Politik für und mit der Jugend - Jugenplattform

 


 Bürgermeisterkandidat Luis Oberer:
 „Nur mit einer ernst gemeinten Politik für die Jugend
hat Reutte die
besseren Karten für die Zukunft!“

 

Das Team „Leben in Reutte“ mit Bürgermeisterkandidat Luis Oberer tritt für die Errichtung einer Jugendplattform in der Gemeinde Reutte ein, bei der junge Menschen ihre Wünsche, Anliegen und Vorschläge vortragen können. Alle verantwortlichen Gemeindepolitiker sind unserer Meinung nach gut beraten nicht nur Politik für die Jugend, sondern vor allem mit der Jugend zu machen. Bürgermeisterkandidat Luis Oberer: „Denn nur wer die Jugend ernst nimmt, wird das Miteinander der Generationen auch in Zukunft gewährleisten können.“

Wie wichtig die Jugend ist, wird klar, wenn man einen Blick in die Topografie wagt. Immerhin sind in der Marktgemeinde 543 Jugendliche zwischen 16 und 25 Jahren wahlberechtigt und stellen somit einen nicht unwesentlichen Teil der öffentlichen Meinung dar. Die Angebote in Reutte sind derzeit sehr konzentriert. Es bestehen nur wenige, öffentliche Einrichtungen, wie etwa das neu errichtete Jugendzentrum. Das „Smile“ wird aber vorwiegend von jüngeren Altersgruppen und Schülern angenommen. Und somit sind wir der Auffassung, dass es zusätzliche, selbstverwaltete und selbstgestaltete Räumlichkeiten für junge Menschen geben muss. Ein Vorschlag von unseren jüngsten Team-Mitgliedern ist die bereits vorgestellte „Villa Kunterbunt“ auf dem ehemaligen RTW-Areal. „Wir werden diese Idee weiterhin verfolgen und uns für die Umsetzung verwenden. Denn eine Jugendplattform ist nur dann erfolgreich, wenn Politiker auch bereit sind Vorschläge der Jugend umzusetzen“.
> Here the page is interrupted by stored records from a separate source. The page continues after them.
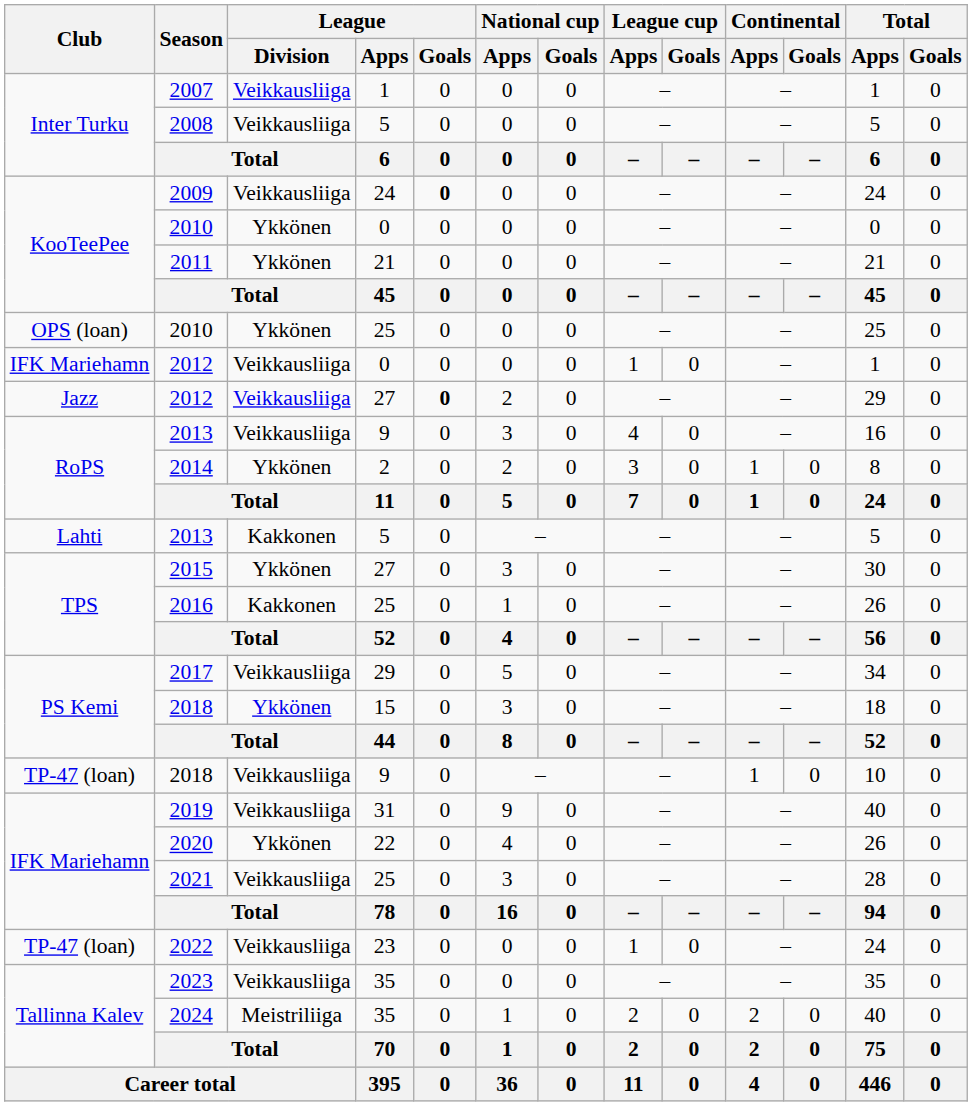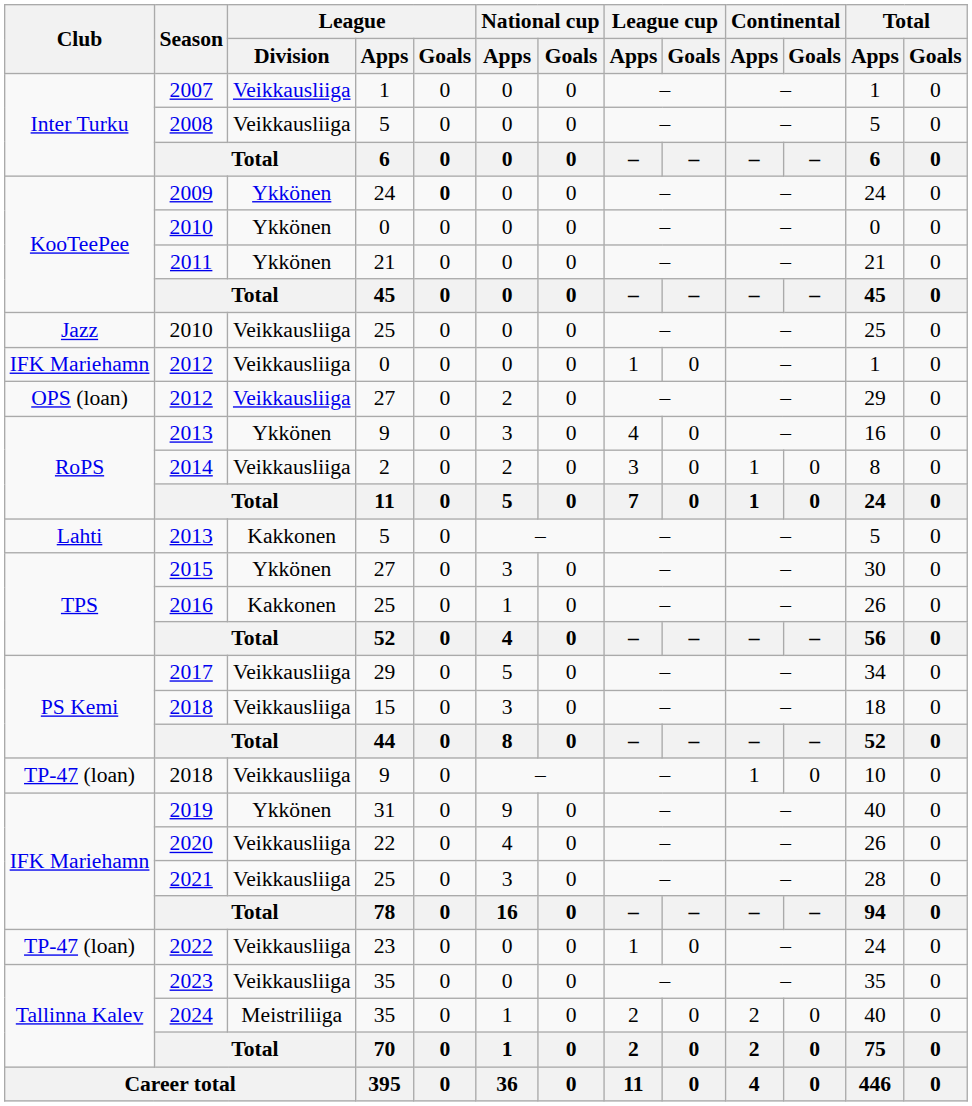2009 | League / Division: Veikkausliiga -> Ykkönen
2010 / 25 | Club: OPS (loan) -> Jazz
2010 / 25 | League / Division: Ykkönen -> Veikkausliiga
2012 / 27 | Club: Jazz -> OPS (loan)
2012 / 27 | League / Goals: bold -> normal
2013 / 9 | League / Division: Veikkausliiga -> Ykkönen
2014 | League / Division: Ykkönen -> Veikkausliiga
2018 / 15 | League / Division: Ykkönen -> Veikkausliiga
2019 | League / Division: Veikkausliiga -> Ykkönen
2020 | League / Division: Ykkönen -> Veikkausliiga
Luis Oberer ist ein Bürgermeisterkandidat bei dem die Jugend Gehör findet.

„Wir vom Team Leben wollen eine Gemeindepolitik mit der Jugend machen und niemanden zwangsbeglücken oder ignorieren, wie das von vielen Verantwortlichen derzeit praktiziert wird.“ Der Schwerpunkt unseres Jugendkonzeptes liegt im Bereich „Politik hautnah erleben“ bzw. „Demokratie erlernen“. Etwa durch die Ausarbeitung eines individuellen Jugendkonzeptes für Reutte. Jugendliche könnten – so sind wir überzeugt - von Workshops Leitlinien für ein jugendfreundliches Reutte erarbeiten. Jede Plattform soll eine offenere und flexiblere Mitbestimmungsmöglichkeit sein, konträr zu dem in manchen Gemeinden installierten Jugendgemeinderat, welcher unserer Meinung nach zu bürokratisch und institutionell basiert.
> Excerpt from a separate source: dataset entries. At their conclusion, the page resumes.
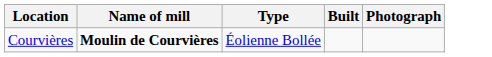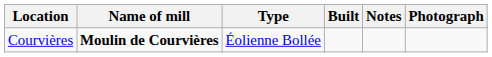+ column: Notes
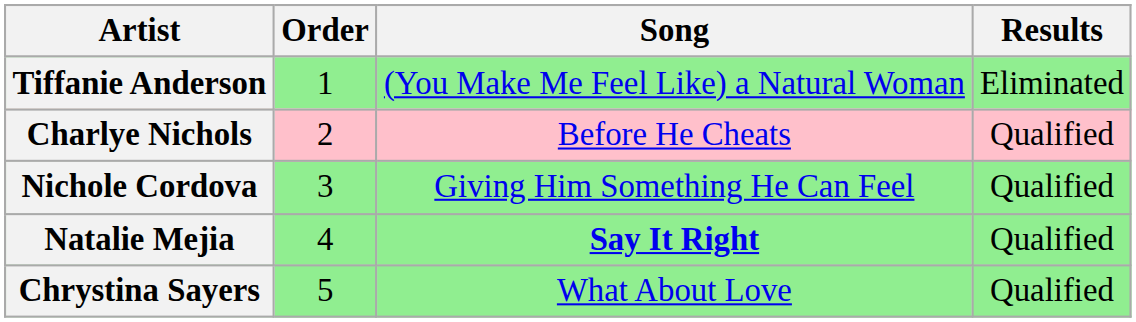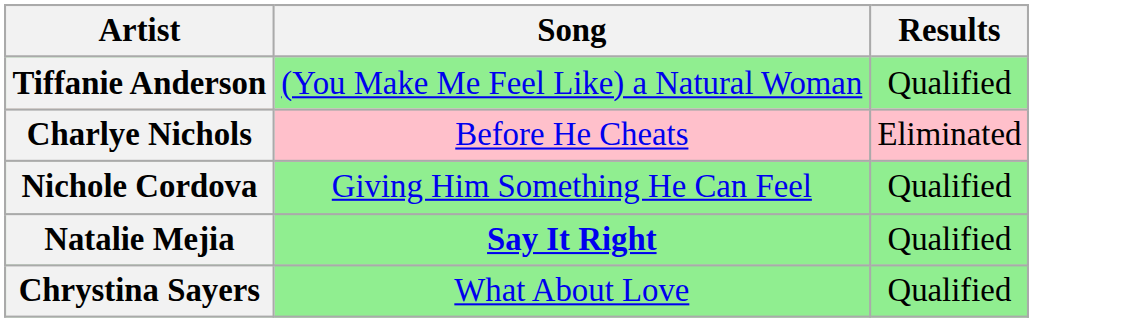- column: Order | 1 | 2 | 3 | 4 | 5
Tiffanie Anderson | Results: Eliminated -> Qualified
Charlye Nichols | Results: Qualified -> Eliminated
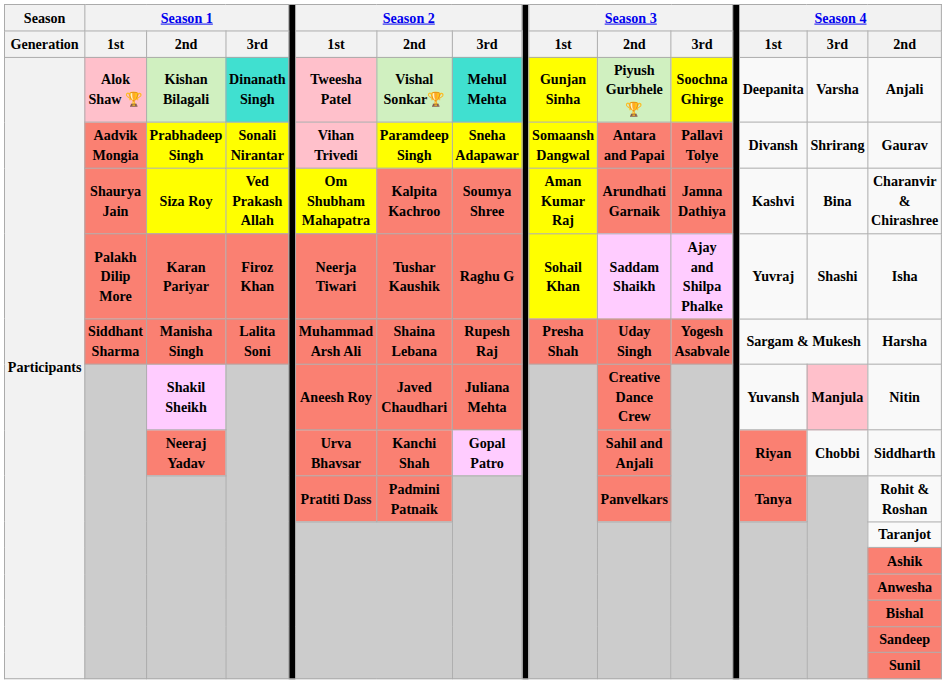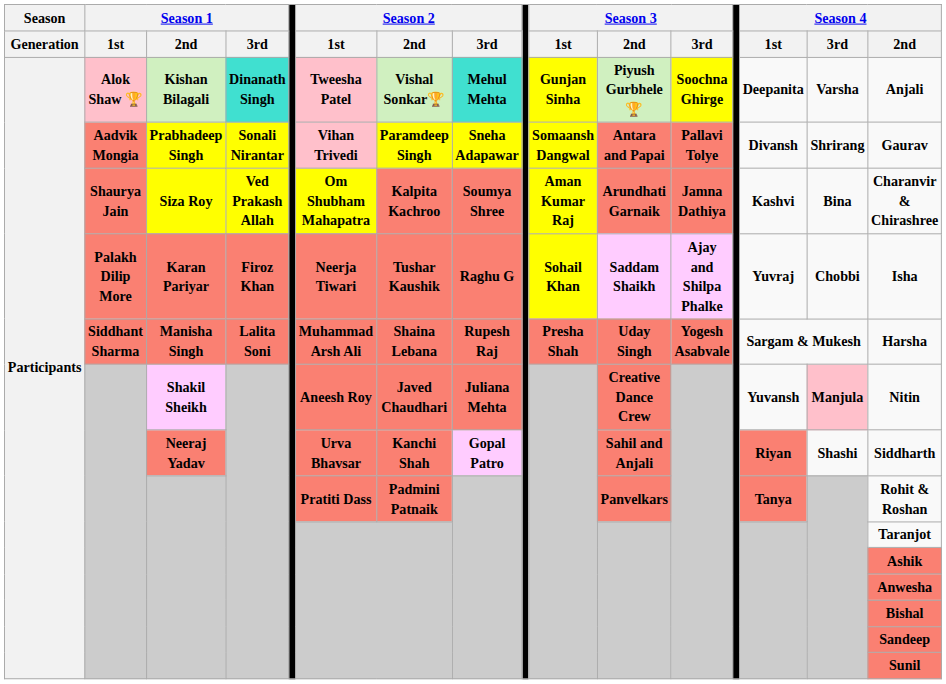Karan Pariyar | Season 4 / 3rd: Shashi -> Chobbi
Neeraj Yadav | Season 4 / 3rd: Chobbi -> Shashi
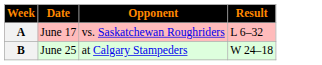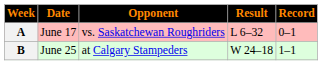+ column: Record | 0–1 | 1–1
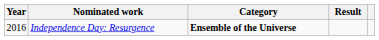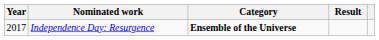Independence Day: Resurgence | Year: 2016 -> 2017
Offene, temporäre Sperrstunde?

Umfragen und Gespräche in der Reuttener Bevölkerung belegen, dass eine vorgeschriebene Sperrstunde keinen Sinn ergibt. Die Vielzahl der Betroffenen, z.B. in der Lindenstraße, lehnen dies ab. Als Begründung wird oft genannt, dass bei früheren Sperrstunden die Gäste auf der Straße „weiterfeiern“ würden und dann erst Recht Lärmbelästigungen und ferner auch Vandalismus möglich wären. „Wir lehnen somit eine von der Gemeinde erwirkte Beschränkung der Sperrstunde ab“.

Praktizierende Mitbestimmung.

Unter dem Motto „Mitbestimmung findet Markt“ stellen wir uns eine moderne und offene Kommunikation unter Einsatz neuer Technologien (z.B. SMS Voting) zwischen Politik und Jugend vor. Moderne Formen der Marktspaziergänge, wo Verbesserungen an Ort und Stelle mit den Jugendlichen diskutiert werden. Und eine Tuchfühlung mit der Gemeindepolitik durch Teilnahme an Gemeinderatssitzungen, Gesprächen mit Bürgermeister und Gemeinderäten, usw. sowie eine vollumfassende Einbindung der Jugendlichen in die Planung, beispielsweise von Freizeiteinrichtungen und der Veranstaltung von offenen Jugendstammtischen, Speakers-Cornern, etc.